Länder, die keine Flüchtlinge aufnehmen wollen, würden zu Ausgleichszahlungen gezwungen werden. Beim Juni-Gipfel hatten Spitzengespräche zum Thema Migration wegen dieses Streits ergebnislos und ohne Erklärung geendet.
Ungarn und Polen wollen bei Massenzustrom von Schutzstandards abweichen
Ungarn und Polen halten zudem auch die am Mittwoch vereinbarten Pläne für einen Krisenmechanismus innerhalb des EU-Asylsystems für unzureichend. Sie wollen bei einem Massenzustrom von Migranten weitreichend von normalen Schutzstandards für diese Menschen abweichen können.

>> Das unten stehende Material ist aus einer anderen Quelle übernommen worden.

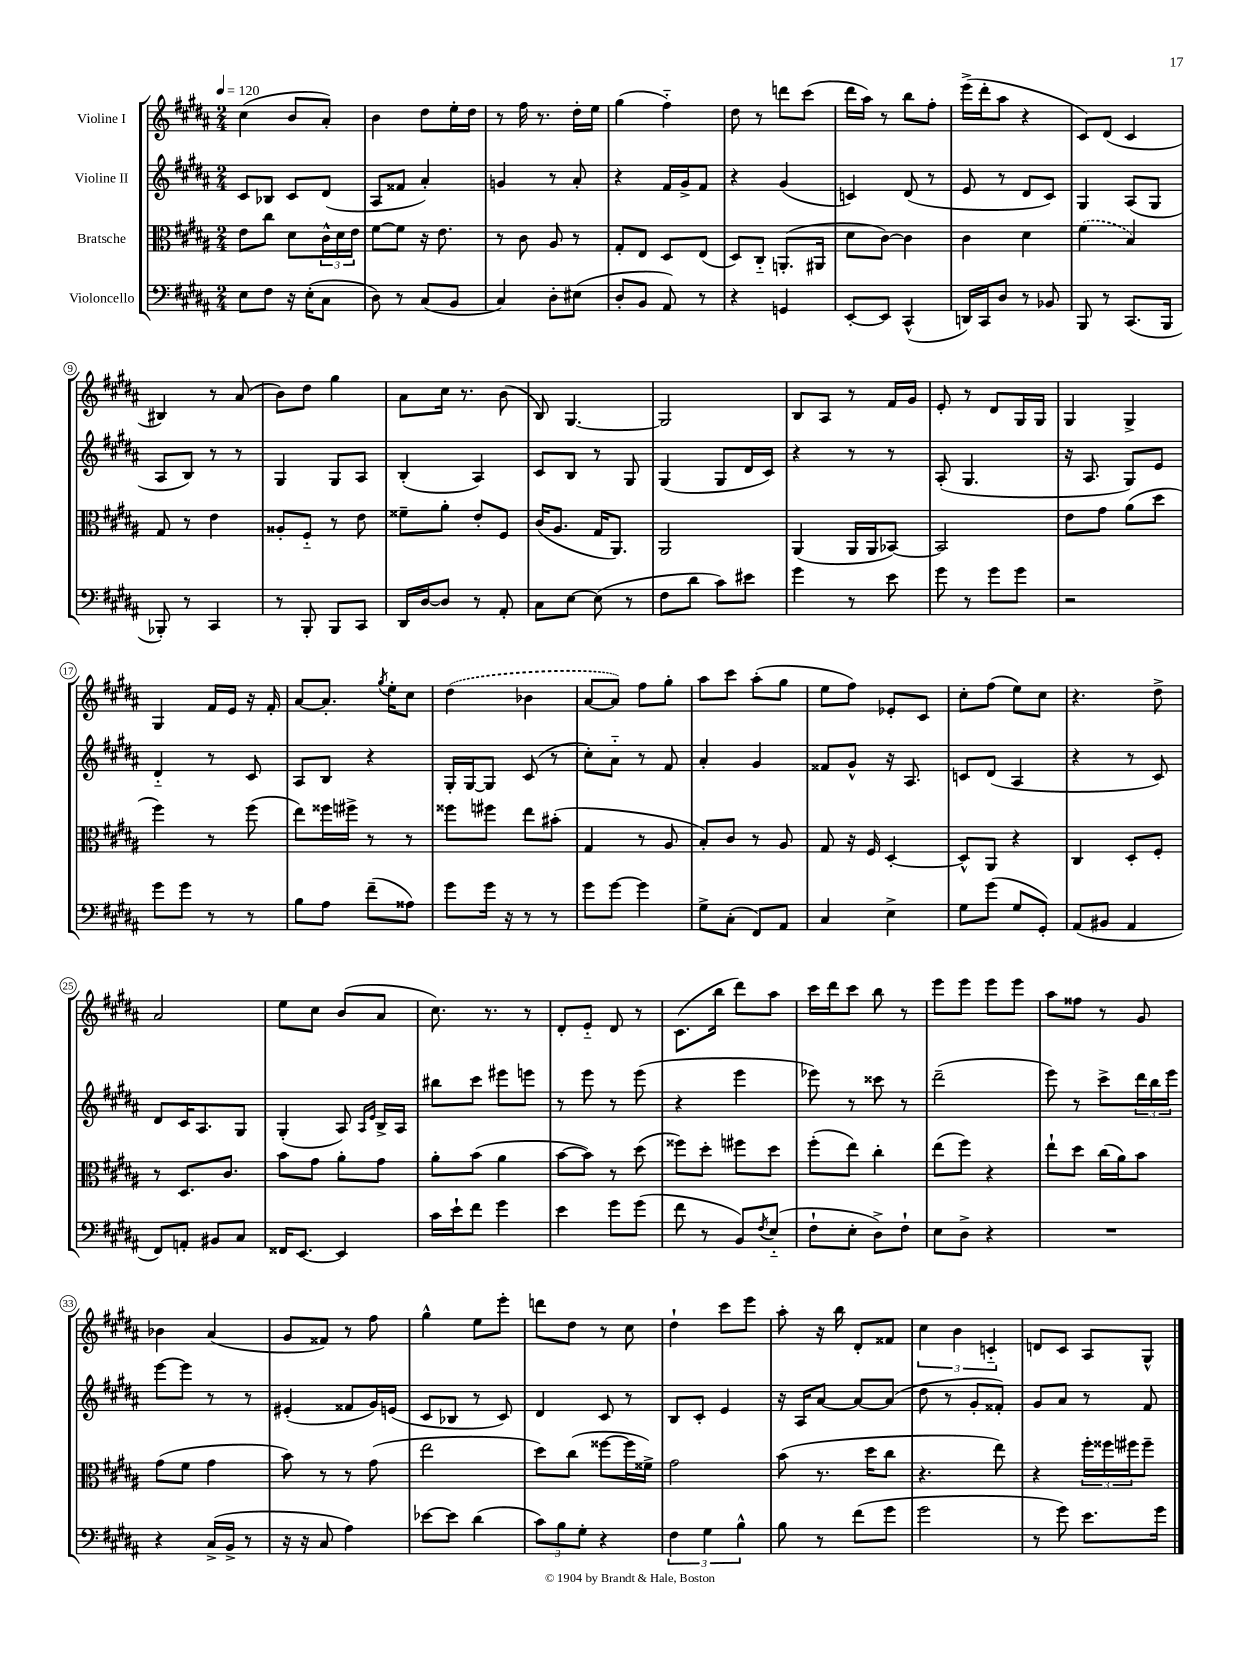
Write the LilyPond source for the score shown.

<<
\new StaffGroup <<
\new Staff = "s0" \with { instrumentName = "Violine I" } {
    \clef treble \key b \major \numericTimeSignature \time 2/4 \tempo 4 = 120
    cis''4( b'8 ais'8-.) |
    b'4 dis''8 e''16-. dis''16 |
    r8 fis''16 r8. dis''16-. e''16 |
    gis''4( fis''4-_) |
    dis''8 r8 d'''8 cis'''8( |
    dis'''16 ais''16) r8 b''8 fis''8-. |
    e'''16->( dis'''16-. ais''8 r4 |
    cis'8) dis'8( cis'4 |
    bis4) r8 ais'8( |
    b'8) dis''8 gis''4 |
    ais'8 cis''16 r8. b'8( |
    b8) gis4.~ |
    gis2 |
    b8 ais8 r8 fis'16 gis'16 |
    e'8-. r8 dis'8 gis16 gis16 |
    gis4 gis4-> |
    gis4 fis'16 e'16 r16 fis'16-. |
    ais'8~ ais'8.-. \acciaccatura { gis''8 } e''16-. cis''8 |
    \once \slurDashed dis''4( bes'4 |
    ais'8~ ais'8) fis''8 gis''8-. |
    ais''8 cis'''8 ais''8-.( gis''8 |
    e''8 fis''8) ees'8-. cis'8 |
    cis''8-. fis''8( e''8) cis''8 |
    r4. dis''8-> |
    ais'2 |
    e''8 cis''8 b'8( ais'8 |
    cis''8.) r8. r8 |
    dis'8-. e'8-_ dis'8 r8 |
    cis'8.( b''16 dis'''8) ais''8 |
    cis'''16 dis'''16 cis'''8 b''8 r8 |
    e'''8 e'''8 e'''8 e'''8 |
    ais''8 fisis''8 r8 gis'8 |
    bes'4 ais'4( |
    gis'8 fisis'8) r8 fis''8 |
    gis''4-^ e''8 e'''8-. |
    d'''8 dis''8 r8 cis''8 |
    dis''4-! cis'''8 e'''8 |
    ais''8-. r16 b''16 dis'8-. fisis'8 |
    \tuplet 3/2 { cis''4 b'4 c'4-_ } |
    d'8 cis'8 ais8 gis8-^ \bar "|." |
}
\new Staff = "s1" \with { instrumentName = "Violine II" } {
    \clef treble \key b \major \numericTimeSignature \time 2/4
    cis'8 bes8 cis'8 dis'8( |
    ais8 fisis'8 ais'4-.) |
    g'4 r8 ais'8-. |
    r4 fis'16 gis'16-> fis'8 |
    r4 gis'4( |
    c'4) dis'8( r8 |
    e'8 r8 dis'8 cis'8) |
    gis4 ais8( gis8 |
    ais8 b8) r8 r8 |
    gis4 gis8 ais8 |
    b4-.( ais4) |
    cis'8 b8 r8 gis8 |
    gis4( gis8 dis'16 cis'16) |
    r4 r8 r8 |
    ais8-.( gis4. |
    r16 ais8. gis8) e'8 |
    dis'4-_ r8 cis'8 |
    ais8 b8 r4 |
    gis16-. gis16~ gis8 cis'8( r8 |
    cis''8-.) ais'8-_ r8 fis'8 |
    ais'4-. gis'4 |
    fisis'8 gis'8-^ r16 ais8. |
    c'8 dis'8( ais4 |
    r4 r8 cis'8) |
    dis'8 cis'16 ais8. gis8 |
    gis4-.( ais8) \grace { ais16 e'16 } b16-> ais16 |
    bis''8 cis'''8 eis'''8 e'''8 |
    r8 e'''8 r8 e'''8( |
    r4 e'''4 |
    ees'''8) r8 cisis'''8 r8 |
    dis'''2--( |
    e'''8) r8 cis'''8-> \tuplet 3/2 { dis'''16 b''16 e'''16 } |
    e'''8~ e'''8 r8 r8 |
    eis'4-.( fisis'8 gis'16) e'16( |
    cis'8 bes8 r8 cis'8) |
    dis'4 cis'8 r8 |
    b8 cis'8-. e'4 |
    r16 ais16 ais'8~ ais'8~ ais'8( |
    dis''8 r8 gis'8-. fisis'8-.) |
    gis'8 ais'8 r8 fis'8 \bar "|." |
}
\new Staff = "s2" \with { instrumentName = "Bratsche" } {
    \clef alto \key b \major \numericTimeSignature \time 2/4
    e'8 cis''8 dis'8 \tuplet 3/2 { cis'16-^ dis'16 e'16 } |
    fis'8~ fis'8 r16 e'8. |
    r8 cis'8 ais8 r8 |
    gis8-. e8 dis8 e8( |
    dis8) cis8-_ a,8.-.( ais,16 |
    dis'8 cis'8~) cis'4 |
    cis'4 dis'4 |
    \once \slurDashed fis'4( b4) |
    gis8 r8 e'4 |
    aisis8-. fis8-_ r8 e'8 |
    fisis'8-- ais'8-. e'8-. fis8 |
    cis'16( ais8. gis16 ais,8.) |
    ais,2 |
    ais,4( ais,16 ais,16 bes,8~) |
    bes,2 |
    e'8 gis'8 ais'8( dis''8 |
    fis''4) r8 fis''8( |
    e''8) fisis''16 fis''16-> r8 r8 |
    fisis''8 fis''8 e''8 bis'8-.( |
    gis4 r8 ais8 |
    b8-.) cis'8 r8 ais8 |
    gis8 r16 fis16 dis4~-. |
    dis8-^ ais,8 r4 |
    cis4 dis8-. fis8-. |
    r8 dis8. cis'8. |
    b'8 gis'8 ais'8-. gis'8 |
    ais'8-. b'8( ais'4 |
    b'8~ b'8) r8 dis''8( |
    fisis''8) dis''8-. fis''8 dis''8 |
    fis''8-.( e''8) cis''4-. |
    e''8( fis''8) r4 |
    e''8-! dis''8 cis''16( ais'16) b'8 |
    gis'8( fis'8 gis'4 |
    b'8) r8 r8 gis'8( |
    e''2 |
    dis''8) cis''8( fisis''8~ fisis''16 fisis'16->) |
    gis'2 |
    b'8( r8. dis''16 cis''8 |
    r4. e''8) |
    r4 \tuplet 3/2 { fis''16-. fisis''16 fis''16 } fis''8-- \bar "|." |
}
\new Staff = "s3" \with { instrumentName = "Violoncello" } {
    \clef bass \key b \major \numericTimeSignature \time 2/4
    e8 fis8 r16 e16-.( cis8 |
    dis8) r8 cis8( b,8 |
    cis4) dis8-. eis8( |
    dis8-. b,8 ais,8) r8 |
    r4 g,4 |
    e,8~-. e,8 cis,4-^( |
    d,16) cis,16 dis8 r8 bes,8 |
    b,,8 r8 cis,8.( b,,16 |
    bes,,8-.) r8 cis,4 |
    r8 b,,8-. b,,8 cis,8 |
    dis,16 dis16~ dis8 r8 ais,8-. |
    cis8 e8~ e8( r8 |
    fis8 dis'8 cis'8) eis'8 |
    gis'4 r8 e'8 |
    gis'8 r8 gis'8 gis'8 |
    r2 |
    gis'8 gis'8 r8 r8 |
    b8 ais8 fis'8--( aisis8) |
    gis'8 gis'16 r16 r8 r8 |
    gis'8 gis'8~ gis'4 |
    gis8-> cis8-.( fis,8) ais,8 |
    cis4 e4-> |
    gis8 gis'8( gis8 gis,8-.) |
    ais,8( bis,8 ais,4 |
    fis,8) a,8-. bis,8 cis8 |
    fisis,16 e,8.~ e,4 |
    cis'16 e'16-! fis'8 gis'4 |
    e'4 gis'8 gis'8( |
    fis'8 r8 b,8) \acciaccatura { fis8 } e8-_( |
    fis8-! e8-. dis8->) fis8-! |
    e8 dis8-> r4 |
    R2 |
    r4 cis16->( b,16-> r8 |
    r16 r16 cis8 ais4) |
    ees'8~ ees'8 dis'4( |
    \tuplet 3/2 { cis'8) b8 gis8-. } r4 |
    \tuplet 3/2 { fis4 gis4 b4-^ } |
    b8 r8 fis'8( gis'8 |
    gis'2 |
    r8 gis'8) e'8. gis'16 \bar "|." |
}
>>
>>
\layout { \context { \Score \override BarNumber.stencil = #(make-stencil-circler 0.1 0.3 ly:text-interface::print) } }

Meloni hatte sich in einem Brief an Scholz kürzlich über deutsche Finanzhilfen für Nichtregierungsorganisationen beschwert, die
Bootsmigranten aus dem Mittelmeer retten, um sie dann in Italien an Land zu bringen. Die Bundesregierung verweist bislang darauf, dass die Hilfe bereits vom Bundestag genehmigt wurde und nicht mehr rückgängig zu machen sei.
Wie bleibt die EU handlungsfähig, wenn sie wächst?
Auch eine Debatte über Reformen vor einer möglichen Erweiterung der
Europäischen Union steht auf der Tagesordnung. Knackpunkt ist dabei, wie die Union handlungsfähig bleiben kann, auch wenn sie deutlich größer werden sollte.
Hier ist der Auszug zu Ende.